White had lived in Vienna, a northern suburb of Parkersburg, and as a child, Bilott often visited her in the summers. In 1973 she brought him to the cattle farm belonging to the Tennants’ neighbors, the Grahams, with whom White was friendly. Bilott spent the weekend riding horses, milking cows and watching Secretariat win the Triple Crown on TV. He was 7 years old. The visit to the Grahams’ farm was one of his happiest childhood memories.

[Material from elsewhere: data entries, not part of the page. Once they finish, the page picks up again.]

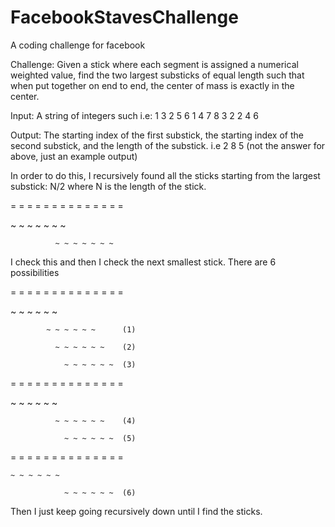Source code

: FacebookStavesChallenge
=======================

A coding challenge for facebook


Challenge:
  Given a stick where each segment is assigned a numerical weighted value, find the two largest substicks of equal length such that when put together on end to end, the center of mass is exactly in the center. 

Input: A string of integers such i.e: 1 3 2 5 6 1 4 7 8 3 2 2 4 6

Output: The starting index of the first substick, the starting index of the second substick, and the length of the substick. i.e 2 8 5 (not the answer for above, just an example output)

In order to do this, I recursively found all the sticks starting from the largest substick: N/2 where N is the length of the stick.

= = = = = = = = = = = = = =

~ ~ ~ ~ ~ ~ ~

              ~ ~ ~ ~ ~ ~ ~
              
I check this and then I check the next smallest stick. There are 6 possibilities

= = = = = = = = = = = = = =

~ ~ ~ ~ ~ ~

            ~ ~ ~ ~ ~ ~      (1)
            
              ~ ~ ~ ~ ~ ~    (2)
              
                ~ ~ ~ ~ ~ ~  (3)
                
= = = = = = = = = = = = = =

  ~ ~ ~ ~ ~ ~
  
              ~ ~ ~ ~ ~ ~    (4)
              
                ~ ~ ~ ~ ~ ~  (5)
                
= = = = = = = = = = = = = =

    ~ ~ ~ ~ ~ ~
    
                ~ ~ ~ ~ ~ ~  (6)
                
Then I just keep going recursively down until I find the sticks.
              

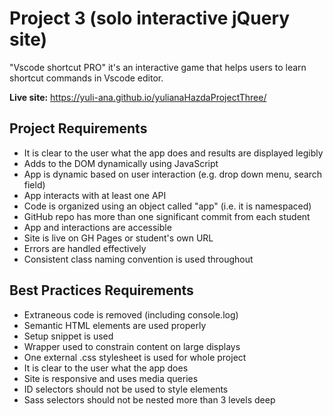 #  Project 3 (solo interactive jQuery site)

"Vscode shortcut PRO" it's an interactive game that helps users to learn shortcut commands in Vscode editor.

**Live site:** https://yuli-ana.github.io/yulianaHazdaProjectThree/


## Project Requirements

- It is clear to the user what the app does and results are displayed legibly
- Adds to the DOM dynamically using JavaScript
- App is dynamic based on user interaction (e.g. drop down menu, search field)
- App interacts with at least one API
- Code is organized using an object called "app" (i.e. it is namespaced)
- GitHub repo has more than one significant commit from each student
- App and interactions are accessible
- Site is live on GH Pages or student's own URL
- Errors are handled effectively
- Consistent class naming convention is used throughout

## Best Practices Requirements

- Extraneous code is removed (including console.log)
- Semantic HTML elements are used properly
- Setup snippet is used
- Wrapper used to constrain content on large displays
- One external .css stylesheet is used for whole project
- It is clear to the user what the app does
- Site is responsive and uses media queries
- ID selectors should not be used to style elements
- Sass selectors should not be nested more than 3 levels deep
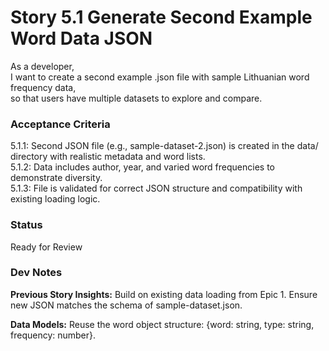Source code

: # Story 5.1 Generate Second Example Word Data JSON

As a developer,  
I want to create a second example .json file with sample Lithuanian word frequency data,  
so that users have multiple datasets to explore and compare.  

### Acceptance Criteria
5.1.1: Second JSON file (e.g., sample-dataset-2.json) is created in the data/ directory with realistic metadata and word lists.  
5.1.2: Data includes author, year, and varied word frequencies to demonstrate diversity.  
5.1.3: File is validated for correct JSON structure and compatibility with existing loading logic.  

### Status
Ready for Review

### Dev Notes
**Previous Story Insights:** Build on existing data loading from Epic 1. Ensure new JSON matches the schema of sample-dataset.json.

**Data Models:** Reuse the word object structure: {word: string, type: string, frequency: number}.
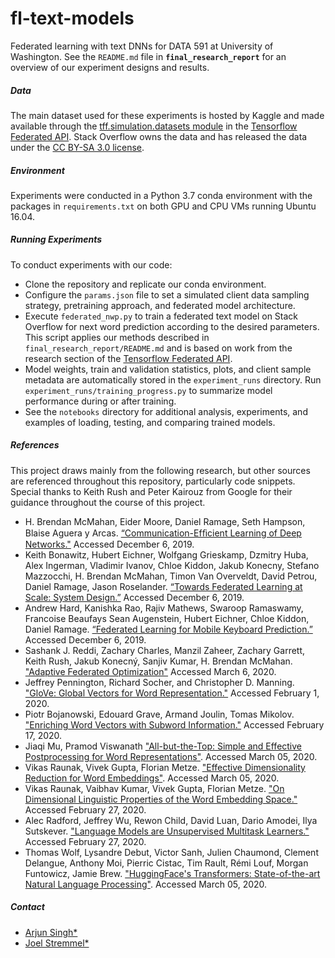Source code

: # fl-text-models
Federated learning with text DNNs for DATA 591 at University of Washington.  See the `README.md` file in **`final_research_report`** for an overview of our experiment designs and results.

##### Data
The main dataset used for these experiments is hosted by Kaggle and made available through the [tff.simulation.datasets module]((https://www.tensorflow.org/federated/api_docs/python/tff/simulation/datasets/stackoverflow/load_data)) in the [Tensorflow Federated API](https://github.com/tensorflow/federated).  Stack Overflow owns the data and has released the data under the [CC BY-SA 3.0 license](https://creativecommons.org/licenses/by-sa/3.0/).

##### Environment
Experiments were conducted in a Python 3.7 conda environment with the packages in `requirements.txt` on both GPU and CPU VMs running Ubuntu 16.04.

##### Running Experiments
To conduct experiments with our code:

- Clone the repository and replicate our conda environment.
- Configure the `params.json` file to set a simulated client data sampling strategy, pretraining approach, and federated model architecture.
- Execute `federated_nwp.py` to train a federated text model on Stack Overflow for next word prediction according to the desired parameters.  This script applies our methods described in `final_research_report/README.md` and is based on work from the research section of the [Tensorflow Federated API](https://github.com/tensorflow/federated).
- Model weights, train and validation statistics, plots, and client sample metadata are automatically stored in the `experiment_runs` directory.  Run `experiment_runs/training_progress.py` to summarize model performance during or after training.
- See the `notebooks` directory for additional analysis, experiments, and examples of loading, testing, and comparing trained models.

##### References
This project draws mainly from the following research, but other sources are referenced throughout this repository, particularly code snippets.  Special thanks to Keith Rush and Peter Kairouz from Google for their guidance throughout the course of this project.  

-	H. Brendan McMahan, Eider Moore, Daniel Ramage, Seth Hampson, Blaise Aguera y Arcas. [“Communication-Efﬁcient Learning of Deep Networks."](https://arxiv.org/pdf/1602.05629.pdf) Accessed December 6, 2019.
- Keith Bonawitz, Hubert Eichner, Wolfgang Grieskamp, Dzmitry Huba, Alex Ingerman, Vladimir Ivanov, Chloe Kiddon, Jakub Konecny, Stefano Mazzocchi, H. Brendan McMahan, Timon Van Overveldt, David Petrou, Daniel Ramage, Jason Roselander. [“Towards Federated Learning at Scale: System Design.”](https://arxiv.org/pdf/1902.01046.pdf) Accessed December 6, 2019.
- Andrew Hard, Kanishka Rao, Rajiv Mathews, Swaroop Ramaswamy, Francoise Beaufays Sean Augenstein, Hubert Eichner, Chloe Kiddon, Daniel Ramage. [“Federated Learning for Mobile Keyboard Prediction.”](https://arxiv.org/pdf/1811.03604.pdf) Accessed December 6, 2019.
- Sashank J. Reddi, Zachary Charles, Manzil Zaheer, Zachary Garrett, Keith Rush, Jakub Konecný, Sanjiv Kumar, H. Brendan McMahan. ["Adaptive Federated Optimization"](https://arxiv.org/pdf/2003.00295.pdf) Accessed March 6, 2020.
- Jeffrey Pennington, Richard Socher, and Christopher D. Manning. ["GloVe: Global Vectors for Word Representation."](https://nlp.stanford.edu/pubs/glove.pdf) Accessed February 1, 2020.
- Piotr Bojanowski, Edouard Grave, Armand Joulin, Tomas Mikolov. ["Enriching Word Vectors with Subword Information."](https://arxiv.org/pdf/1607.04606.pdf) Accessed February 17, 2020.
- Jiaqi Mu, Pramod Viswanath ["All-but-the-Top: Simple and Effective Postprocessing for Word Representations"](https://openreview.net/forum?id=HkuGJ3kCb).  Accessed March 05, 2020.
- Vikas Raunak, Vivek Gupta, Florian Metze. ["Effective Dimensionality Reduction for Word Embeddings"](https://www.aclweb.org/anthology/W19-4328.pdf). Accessed March 05, 2020.
- Vikas Raunak, Vaibhav Kumar, Vivek Gupta, Florian Metze. ["On Dimensional Linguistic Properties of the Word Embedding Space."](https://arxiv.org/pdf/1910.02211.pdf) Accessed February 27, 2020.
- Alec Radford, Jeffrey Wu, Rewon Child, David Luan, Dario Amodei, Ilya Sutskever. ["Language Models are Unsupervised Multitask Learners."](https://cdn.openai.com/better-language-models/language_models_are_unsupervised_multitask_learners.pdf) Accessed February 27, 2020.
- Thomas Wolf, Lysandre Debut, Victor Sanh, Julien Chaumond, Clement Delangue, Anthony Moi, Pierric Cistac, Tim Rault, Rémi Louf, Morgan Funtowicz, Jamie Brew. ["HuggingFace's Transformers: State-of-the-art Natural Language Processing"](https://arxiv.org/abs/1910.03771).  Accessed March 05, 2020.

##### Contact
- [Arjun Singh\*](https://github.com/sinarj)
- [Joel Stremmel\*](https://github.com/jstremme)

And so Bilott did not hang up the phone, and he ultimately agreed to represent the farmer.  That sentimentality about visits to rural grandparents reminds me of my own regarding my maternal grandparents, who were only slightly more rural than I was, but also my 11-year-old son's sentimentality around visiting my mother in rural Arkansas.  He absolutely loves being there, and I'm sure some of his deepest memories and connections are being formed in those trips, just as happened with Bilott.  

Back to the story:  Interestingly, though not surprisingly given rural social dynamics and the high density of acquaintanceship, Tennant, the aggrieved farmer,  had been "spurned not only by Parkersburg’s lawyers but also by its politicians, journalists, doctors and veterinarians." He was thus pressed to look for an outside lawyer.  Thankfully, he found Bilott.

Of course, the broader story is also one of a corporation taking advantage of low-SES, working class, rural folks (who happen to be white, I might add).  The piece, by Nathaniel Rich, is well worth a read in its entirety, a real David-vs.-Goliath tale.